Now, if the sheriff, faced with all these problems of management, logistics, identification, hygiene, maintenance, regulation and administration, wants to put those with beards into one cell and those without beards into another, it is simply no business of the courts. The jailer may decide to divide up his charges by size, age, sex, appearance, color of eyes, prior record, or first initial of the last name (“All right, everyone from A to M gets a single cell, N to Z go into the holding tank”). Any or all of these classifications may seem arbitrary but they are necessary in the operation of a jail and none of them violate any fundamental constitutional right. The grand jury may issue critical reports of the jail, the board of supervisors may issue directives, various commissions and committees may view with alarm, an aroused citizenry may elect another sheriff, but the courts do not attempt to tell the sheriff how to run his jail.

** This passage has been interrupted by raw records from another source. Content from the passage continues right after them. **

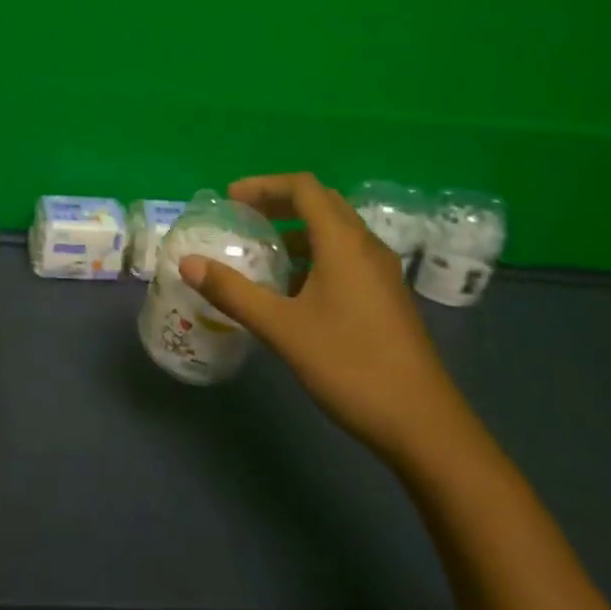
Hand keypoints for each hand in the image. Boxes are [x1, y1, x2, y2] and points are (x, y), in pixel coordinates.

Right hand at [180, 172, 480, 476]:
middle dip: (279, 203)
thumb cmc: (350, 365)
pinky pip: (345, 258)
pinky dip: (313, 257)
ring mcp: (381, 273)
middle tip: (242, 217)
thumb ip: (234, 293)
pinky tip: (292, 291)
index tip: (230, 198)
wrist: (423, 424)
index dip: (264, 185)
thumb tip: (187, 263)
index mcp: (344, 242)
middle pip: (321, 203)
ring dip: (297, 232)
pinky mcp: (385, 297)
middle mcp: (366, 247)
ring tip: (262, 253)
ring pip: (334, 232)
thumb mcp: (283, 329)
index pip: (304, 187)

*1039This case, in my opinion, is a classic example of the “Trivialization of the Constitution” so eloquently described by Justice Macklin Fleming in his excellent work, The Price of Perfect Justice. As Justice Fleming says at pages 129-130: “Trivialization sets in when the range of fundamental constitutional rights begins to be routinely used by the courts to justify judicial regulation of administrative decisions of the smallest moment—with the consequences that a sort of Gresham’s Law operates under which bad judicial decisions drive good ones from public notice.” Thus, I submit that the use of precious judicial resources in a determination whether Arlin J. Gatts should, in defense of his beard, sit in a single cell or a four-man cell when he does his five weekends in jail is inexcusable. The use of the Great Writ for this purpose debases that document. Additionally, the time devoted to this inconsequential case has denied some worthy litigant his day in court. Once an individual becomes involved in the judicial process, his life, to that extent at least, hangs in abeyance until that process reaches a conclusion. Thus, the judicial process must eventually come up with an answer to the litigant’s problem. Hopefully that answer will be a correct one, but even an incorrect answer is better than no answer at all. People can live with an injustice which, after all, is usually in the eyes of the beholder. However, people cannot live with uncertainty. Once a decision is made, a person can live with that decision be it good or bad. But a person cannot live with no decision. Thus, it is essential that all cases be disposed of as promptly as possible. Thus, all of those enmeshed in the judicial process wait with such patience as they can muster as this court and others similarly situated slowly grind through the reviewing process until a final decision is reached. Any time unnecessarily devoted to paltry or trivial matters delays to that extent the determination of finality in all of the worthy cases which flood our judicial system.
I submit that the original decision of this court not to issue an alternative writ was a proper decision.

 Several years ago the sheriff" of a small Northern California county decided it would be cheaper to feed his charges frozen TV dinners. Prior to that time his wife, an excellent cook, had been feeding the prisoners. The sheriff" told me that after he made the change, the crime rate dropped sharply in that county.